Some 25 years ago, Diego Maradona and Jorge Burruchaga got the 1990 World Cup underway at the San Siro Stadium in Italy…
The tournament was low-scoring, both starting and ending with a 1-0 result, but we shouldn’t judge it on that alone. Indeed, there are many reasons why it was one of the best, if not the best, in a generation.
It had major shocks
Without the technological advances and scouting networks we have today, the idea of a proper unknown quantity was very much alive and well in 1990.
The tournament began with the first ever meeting between Argentina and Cameroon, pitting world-class superstars like Diego Maradona against a squad of whom almost half were still plying their trade in their home country.
It ought to have been straightforward for the South Americans, especially when Cameroon’s Andre Kana-Biyik was shown a straight red on the hour, but Francois Omam-Biyik scored the opener barely five minutes later.
Cameroon held out for a win despite ending the game with nine men, after Benjamin Massing picked up one of the most outrageous sendings-off in tournament history.
The games were at European-friendly times
As fun as the Brazil World Cup was, few of us truly miss having to stay up into the early hours to watch Gervinho score the winner against Japan in a group stage game.
Italia ’90 was perfectly geared towards a European audience, with no game kicking off later than 9pm local time (that’s 8pm here in the UK).
Ideal for watching the late game at the pub, and not running the risk of waking up the next morning with no knowledge of what happened during Portugal v USA in the 11pm game…
England were actually good
England boasted the previous World Cup’s Golden Boot winner in Gary Lineker, and he was joined by young up-and-coming talents like Paul Gascoigne and David Platt in a genuinely exciting squad.
They remained unbeaten throughout the tournament, topping their group and seeing off Belgium and Cameroon in the knockout rounds, only to famously fall at the semi-final stage on penalties.
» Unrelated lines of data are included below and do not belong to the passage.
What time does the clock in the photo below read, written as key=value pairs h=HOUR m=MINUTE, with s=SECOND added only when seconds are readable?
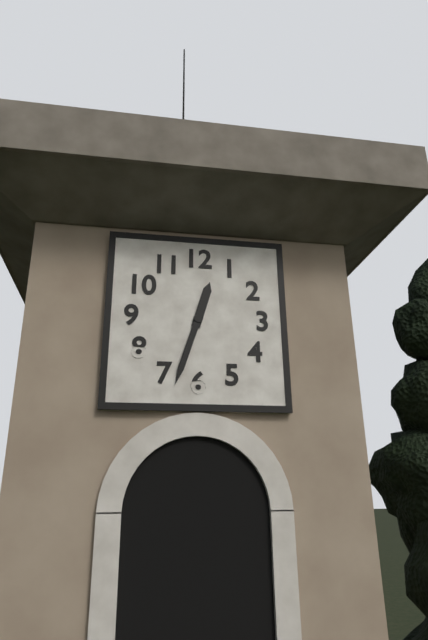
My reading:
h=12 m=33
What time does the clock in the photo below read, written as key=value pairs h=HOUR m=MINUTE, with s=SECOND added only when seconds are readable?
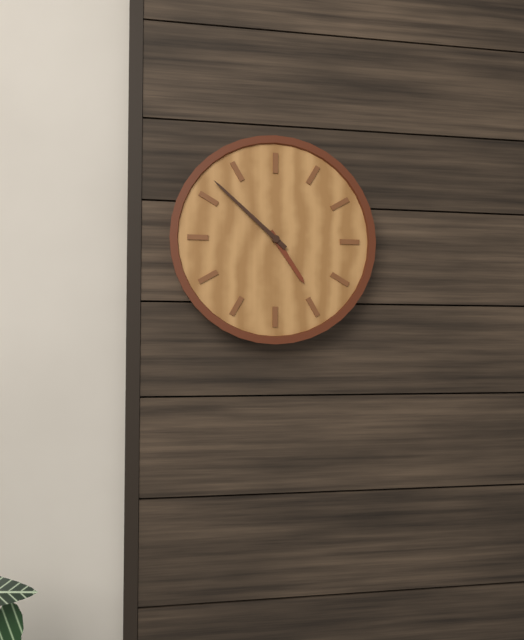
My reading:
h=4 m=52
The only negative is the false hope that run has given fans for every tournament since, regardless of the quality available to the manager.
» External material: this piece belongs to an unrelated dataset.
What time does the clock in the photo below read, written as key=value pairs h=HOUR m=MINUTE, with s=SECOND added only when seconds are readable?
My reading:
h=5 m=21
There was an unlikely top scorer
When Salvatore ‘Toto’ Schillaci’s turned 26 years of age in the middle of the 1989/90 campaign, he was playing his first season in Serie A.
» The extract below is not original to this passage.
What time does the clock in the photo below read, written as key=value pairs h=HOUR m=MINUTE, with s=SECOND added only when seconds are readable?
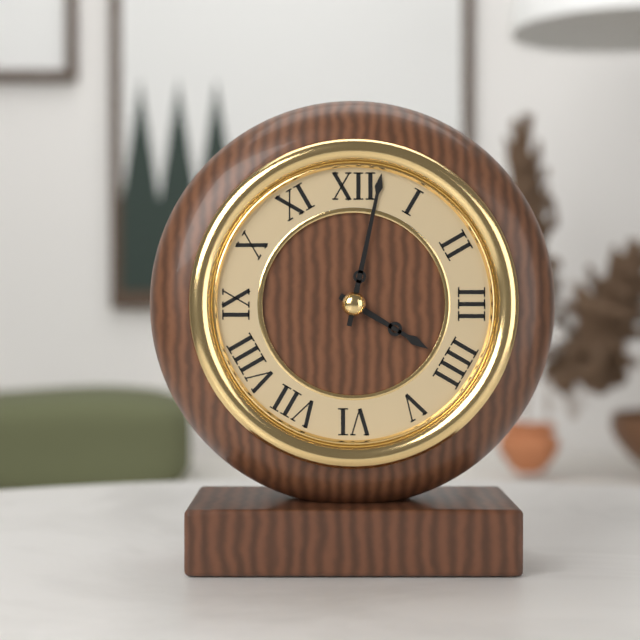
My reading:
h=4 m=2
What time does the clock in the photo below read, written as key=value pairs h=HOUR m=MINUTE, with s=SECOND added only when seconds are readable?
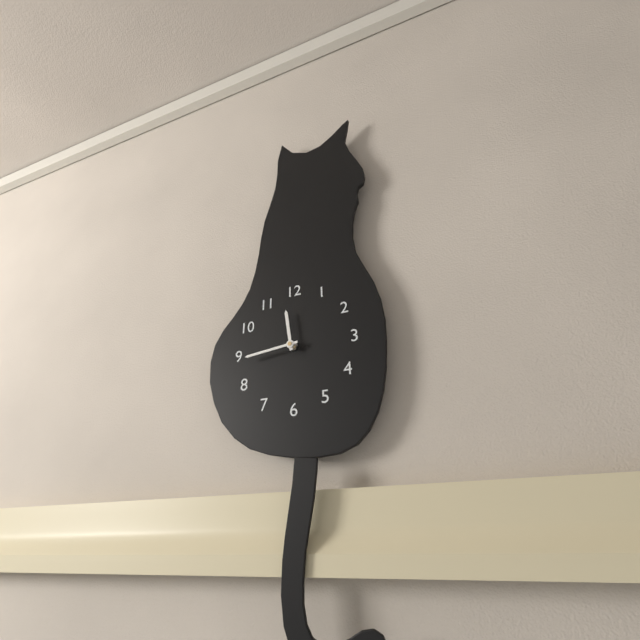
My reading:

Three years earlier, after three goals in 33 games for second-tier Messina, he wouldn’t have dreamt of playing for Italy at his home World Cup.
Yet six goals in seven appearances earned him the tournament’s Golden Boot, giving hope to all strikers that the dream is never out of reach. In fact, can we blame Schillaci for Rickie Lambert’s call-up last year?
The mascot looked like something you could have made yourself
Ciao was clunkier than Footix, less cool than Naranjito, and lacked the family-friendliness of Striker, the World Cup Pup.
But the stick-figure brought to life was not without its charms, in part because it looked like the brainstorming session reached its Eureka moment when someone dropped a Rubik’s Cube on the floor.
With stylish mascots like Fuleco now commonplace, Italia ’90 reminded kids the world over that however odd their own designs may be, FIFA could come up with something stranger. And isn’t that what football is all about?